How is frozen shoulder diagnosed?
The diagnosis of frozen shoulder can usually be made on clinical presentation alone – taking a good medical history and performing a thorough physical examination. Imaging such as x-ray, MR or bone scans may be suggested to rule out other diagnoses or to confirm the presence of co-existing pathologies for which alternate treatments may be available.


Staging frozen shoulder.
Having established the diagnosis it is then necessary to ‘stage’ the condition. Frozen shoulder progresses through 3 “stages” each one usually lasting between 6 to 9 months.


The first stage (often called a “freezing shoulder”) is defined by worsening pain and deteriorating movement of the shoulder. The aim during this stage is to minimize pain and preserve as much range of movement as possible. Aggressive manual therapy or exercise can worsen symptoms so it is vital that you provide your doctor and physiotherapist with feedback about your response to treatment. If improvements in range and/or pain are not readily forthcoming during this period, cease physiotherapy and concentrate solely on the home exercises that you will be given. Oral analgesia or shoulder injections may also be helpful (see below).


The second stage (often called the true “frozen shoulder”) is effectively a plateauing of symptoms. It does not necessarily mean that the shoulder will be left completely immobilised but rather that the deterioration (reduction in range or worsening of pain) will have ceased.
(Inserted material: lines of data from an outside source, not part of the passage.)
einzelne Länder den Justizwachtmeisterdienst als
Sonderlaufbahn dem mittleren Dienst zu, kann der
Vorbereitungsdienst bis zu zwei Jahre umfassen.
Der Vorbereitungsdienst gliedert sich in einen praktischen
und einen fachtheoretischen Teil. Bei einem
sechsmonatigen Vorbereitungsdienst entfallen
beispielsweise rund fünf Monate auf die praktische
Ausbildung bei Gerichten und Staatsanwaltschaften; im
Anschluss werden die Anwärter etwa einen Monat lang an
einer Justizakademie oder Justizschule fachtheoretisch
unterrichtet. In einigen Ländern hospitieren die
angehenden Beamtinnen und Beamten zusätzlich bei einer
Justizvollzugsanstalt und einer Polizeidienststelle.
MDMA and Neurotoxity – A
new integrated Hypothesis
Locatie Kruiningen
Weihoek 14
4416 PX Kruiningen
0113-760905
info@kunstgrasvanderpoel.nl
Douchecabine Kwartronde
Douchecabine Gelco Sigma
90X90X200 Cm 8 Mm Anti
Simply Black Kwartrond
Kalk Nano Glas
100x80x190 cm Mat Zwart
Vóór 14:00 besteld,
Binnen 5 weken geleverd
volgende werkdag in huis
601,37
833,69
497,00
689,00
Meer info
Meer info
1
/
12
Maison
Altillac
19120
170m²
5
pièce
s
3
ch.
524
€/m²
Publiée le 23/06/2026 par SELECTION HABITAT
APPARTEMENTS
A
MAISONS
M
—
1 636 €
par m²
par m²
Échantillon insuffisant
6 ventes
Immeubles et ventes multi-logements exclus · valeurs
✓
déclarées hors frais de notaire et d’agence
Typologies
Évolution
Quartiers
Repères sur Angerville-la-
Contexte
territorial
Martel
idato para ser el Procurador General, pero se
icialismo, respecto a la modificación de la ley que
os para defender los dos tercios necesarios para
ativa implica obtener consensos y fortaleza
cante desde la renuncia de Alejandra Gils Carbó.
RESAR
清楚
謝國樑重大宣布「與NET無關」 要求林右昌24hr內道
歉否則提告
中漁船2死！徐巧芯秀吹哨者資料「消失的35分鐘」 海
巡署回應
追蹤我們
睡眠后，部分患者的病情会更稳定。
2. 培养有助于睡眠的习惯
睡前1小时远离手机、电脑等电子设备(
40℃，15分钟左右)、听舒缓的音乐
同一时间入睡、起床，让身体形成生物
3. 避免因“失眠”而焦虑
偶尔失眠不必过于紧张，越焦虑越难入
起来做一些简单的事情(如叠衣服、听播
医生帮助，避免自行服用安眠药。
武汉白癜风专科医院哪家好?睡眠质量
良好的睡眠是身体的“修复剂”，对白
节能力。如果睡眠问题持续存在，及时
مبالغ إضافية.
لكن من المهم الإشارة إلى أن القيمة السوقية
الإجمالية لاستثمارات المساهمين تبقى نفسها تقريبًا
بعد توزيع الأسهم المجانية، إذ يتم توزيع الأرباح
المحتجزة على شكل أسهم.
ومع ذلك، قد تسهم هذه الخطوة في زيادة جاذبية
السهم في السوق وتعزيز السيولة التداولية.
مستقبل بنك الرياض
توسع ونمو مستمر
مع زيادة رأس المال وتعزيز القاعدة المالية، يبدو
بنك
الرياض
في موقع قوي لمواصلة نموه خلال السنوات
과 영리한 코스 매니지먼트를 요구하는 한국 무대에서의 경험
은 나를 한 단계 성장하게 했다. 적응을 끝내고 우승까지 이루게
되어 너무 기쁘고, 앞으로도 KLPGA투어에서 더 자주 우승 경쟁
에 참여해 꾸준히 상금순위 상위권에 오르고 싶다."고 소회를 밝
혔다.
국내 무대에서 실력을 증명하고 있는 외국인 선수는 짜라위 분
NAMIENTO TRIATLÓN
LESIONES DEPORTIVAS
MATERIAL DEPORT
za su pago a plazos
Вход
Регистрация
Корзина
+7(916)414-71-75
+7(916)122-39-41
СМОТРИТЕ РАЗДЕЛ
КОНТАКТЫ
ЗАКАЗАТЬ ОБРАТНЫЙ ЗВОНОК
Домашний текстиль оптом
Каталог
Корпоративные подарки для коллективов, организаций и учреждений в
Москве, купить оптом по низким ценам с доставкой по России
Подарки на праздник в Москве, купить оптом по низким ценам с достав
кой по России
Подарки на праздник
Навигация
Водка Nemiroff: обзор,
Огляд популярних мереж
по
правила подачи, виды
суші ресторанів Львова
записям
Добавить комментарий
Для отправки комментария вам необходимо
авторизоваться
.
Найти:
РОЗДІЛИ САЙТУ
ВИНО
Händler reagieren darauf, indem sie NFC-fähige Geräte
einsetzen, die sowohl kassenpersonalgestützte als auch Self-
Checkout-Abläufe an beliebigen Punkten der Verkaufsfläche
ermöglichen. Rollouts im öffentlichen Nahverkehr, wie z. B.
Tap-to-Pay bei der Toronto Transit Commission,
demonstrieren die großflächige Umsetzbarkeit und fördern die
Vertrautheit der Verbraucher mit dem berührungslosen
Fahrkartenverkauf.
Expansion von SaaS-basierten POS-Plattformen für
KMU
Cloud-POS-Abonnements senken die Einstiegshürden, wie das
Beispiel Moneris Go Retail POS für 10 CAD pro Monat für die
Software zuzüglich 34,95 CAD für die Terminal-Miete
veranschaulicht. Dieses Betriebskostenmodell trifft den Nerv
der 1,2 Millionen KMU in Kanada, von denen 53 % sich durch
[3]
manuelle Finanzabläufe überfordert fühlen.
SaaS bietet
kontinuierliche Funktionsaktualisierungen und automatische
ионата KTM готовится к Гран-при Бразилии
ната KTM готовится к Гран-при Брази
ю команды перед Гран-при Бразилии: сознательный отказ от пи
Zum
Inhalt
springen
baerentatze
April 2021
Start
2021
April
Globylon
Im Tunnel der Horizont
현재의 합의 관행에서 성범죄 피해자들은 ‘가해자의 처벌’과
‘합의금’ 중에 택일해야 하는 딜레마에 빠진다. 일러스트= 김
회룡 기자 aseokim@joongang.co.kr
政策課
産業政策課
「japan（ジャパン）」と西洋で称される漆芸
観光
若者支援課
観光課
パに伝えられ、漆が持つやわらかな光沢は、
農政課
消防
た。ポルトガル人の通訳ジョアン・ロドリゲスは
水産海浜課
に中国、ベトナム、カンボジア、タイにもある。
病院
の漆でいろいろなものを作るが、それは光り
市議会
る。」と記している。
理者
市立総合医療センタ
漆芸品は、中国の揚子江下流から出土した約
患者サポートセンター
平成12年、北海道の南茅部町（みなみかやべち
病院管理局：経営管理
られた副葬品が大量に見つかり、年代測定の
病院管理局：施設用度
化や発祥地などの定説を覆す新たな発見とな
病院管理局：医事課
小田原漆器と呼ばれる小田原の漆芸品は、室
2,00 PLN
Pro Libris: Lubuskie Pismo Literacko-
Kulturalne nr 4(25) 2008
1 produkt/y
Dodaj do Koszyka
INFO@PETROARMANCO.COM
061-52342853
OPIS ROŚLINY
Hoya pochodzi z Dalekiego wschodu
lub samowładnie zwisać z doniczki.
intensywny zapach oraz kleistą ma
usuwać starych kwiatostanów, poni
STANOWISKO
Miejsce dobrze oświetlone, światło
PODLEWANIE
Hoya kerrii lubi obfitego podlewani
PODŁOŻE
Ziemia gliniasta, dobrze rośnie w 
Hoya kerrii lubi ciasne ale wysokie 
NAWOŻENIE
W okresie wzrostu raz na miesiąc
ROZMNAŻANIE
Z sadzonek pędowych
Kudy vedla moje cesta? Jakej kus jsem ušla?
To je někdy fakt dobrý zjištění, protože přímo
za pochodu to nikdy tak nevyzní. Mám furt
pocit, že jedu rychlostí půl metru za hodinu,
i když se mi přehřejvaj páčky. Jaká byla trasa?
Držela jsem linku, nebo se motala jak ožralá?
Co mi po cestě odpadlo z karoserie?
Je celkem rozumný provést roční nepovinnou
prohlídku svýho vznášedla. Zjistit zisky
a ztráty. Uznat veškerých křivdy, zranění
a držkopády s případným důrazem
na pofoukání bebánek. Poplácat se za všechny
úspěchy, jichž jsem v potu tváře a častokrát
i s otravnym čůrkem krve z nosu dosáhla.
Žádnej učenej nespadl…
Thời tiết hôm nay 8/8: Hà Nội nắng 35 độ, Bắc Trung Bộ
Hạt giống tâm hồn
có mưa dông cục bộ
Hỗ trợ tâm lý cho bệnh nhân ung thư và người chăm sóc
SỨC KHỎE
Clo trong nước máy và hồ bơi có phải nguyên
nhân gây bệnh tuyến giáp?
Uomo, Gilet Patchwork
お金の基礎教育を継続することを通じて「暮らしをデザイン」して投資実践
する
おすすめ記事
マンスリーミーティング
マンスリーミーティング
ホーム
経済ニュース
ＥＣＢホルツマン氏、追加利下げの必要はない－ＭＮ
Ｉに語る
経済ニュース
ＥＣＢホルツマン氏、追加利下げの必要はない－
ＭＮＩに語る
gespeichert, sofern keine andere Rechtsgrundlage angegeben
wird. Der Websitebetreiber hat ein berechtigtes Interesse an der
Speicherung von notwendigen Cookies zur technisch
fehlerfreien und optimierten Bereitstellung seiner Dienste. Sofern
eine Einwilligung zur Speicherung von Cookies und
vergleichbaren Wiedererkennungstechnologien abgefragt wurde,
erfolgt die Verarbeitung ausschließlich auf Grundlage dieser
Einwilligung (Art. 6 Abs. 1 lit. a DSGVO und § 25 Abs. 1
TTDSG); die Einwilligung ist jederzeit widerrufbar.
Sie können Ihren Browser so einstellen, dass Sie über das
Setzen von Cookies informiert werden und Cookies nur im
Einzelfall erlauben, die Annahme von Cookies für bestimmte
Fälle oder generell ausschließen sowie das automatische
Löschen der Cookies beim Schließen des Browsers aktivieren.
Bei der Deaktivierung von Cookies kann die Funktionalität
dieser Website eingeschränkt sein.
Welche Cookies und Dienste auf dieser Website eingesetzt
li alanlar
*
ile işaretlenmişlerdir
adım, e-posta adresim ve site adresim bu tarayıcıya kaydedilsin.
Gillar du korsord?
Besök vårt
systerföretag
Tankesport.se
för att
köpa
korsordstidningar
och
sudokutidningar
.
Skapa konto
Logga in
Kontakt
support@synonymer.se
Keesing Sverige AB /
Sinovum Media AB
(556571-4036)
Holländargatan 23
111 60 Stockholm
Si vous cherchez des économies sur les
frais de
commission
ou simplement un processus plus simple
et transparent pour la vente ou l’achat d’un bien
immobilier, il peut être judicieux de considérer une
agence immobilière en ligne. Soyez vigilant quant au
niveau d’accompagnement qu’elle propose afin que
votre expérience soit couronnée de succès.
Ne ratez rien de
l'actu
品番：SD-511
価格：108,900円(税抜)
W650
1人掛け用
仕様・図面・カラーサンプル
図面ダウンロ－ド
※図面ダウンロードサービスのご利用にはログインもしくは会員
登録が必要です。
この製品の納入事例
Again, physiotherapy techniques to loosen the shoulder joint, AC and SC joints as well as the cervical spine and muscles around the shoulder may be able to improve symptoms during this period. Again, if improvement is not obvious and immediately forthcoming (within 1 or 2 consultations) it is best (safest and cheapest) to stick with a home mobility and strengthening programme. This second stage is often the shortest of the three stages. Injections are usually most beneficial in this stage.


The third stage (a “thawing shoulder”) begins at the time when improvements in range and reductions in pain begin to occur. This is the time in which manual physiotherapy interventions are most effective. Manual joint and muscle release techniques, although uncomfortable, can considerably improve symptoms. In most cases, one or two consultations every 1 to 2 months is all that is required. Remember, if improvement is not significant with these treatments, discuss it with your physiotherapist. This allows for your treatments to be adapted, intensified or ceased completely if necessary. Your therapist will continue to rely heavily on the feedback you give them following each treatment.


Many patients fall into the cycle of continuing with regular (and costly) physiotherapy treatments which do little more than babysit the injury whist it recovers on its own. If you do not feel you are getting substantial benefit from treatment, cease. Remember, frozen shoulder is a problem that will resolve by itself in due time. Physiotherapy simply aims to punctuate bursts of improvement during the natural course of the pathology, reduce the likelihood of secondary shoulder and neck problems and facilitate daily function of the arm.


Medical management options for treating frozen shoulder.
The severity of frozen shoulder can vary greatly from patient to patient. Some people require little more than oral analgesics or anti-inflammatories to assist them through their recovery period. Others may require corticosteroid injections or manipulation of the shoulder joint under general anaesthetic. Hyperdilation (also called hydrodistension or hydrodilation) involves injecting the shoulder joint with saline to expand and stretch the joint capsule. The best outcomes are achieved when this is administered with a corticosteroid injection.


Corticosteroid injections (into the glenohumeral joint) OR hydrodistension (without corticosteroid) rarely produce significant outcomes unless performed concomitantly.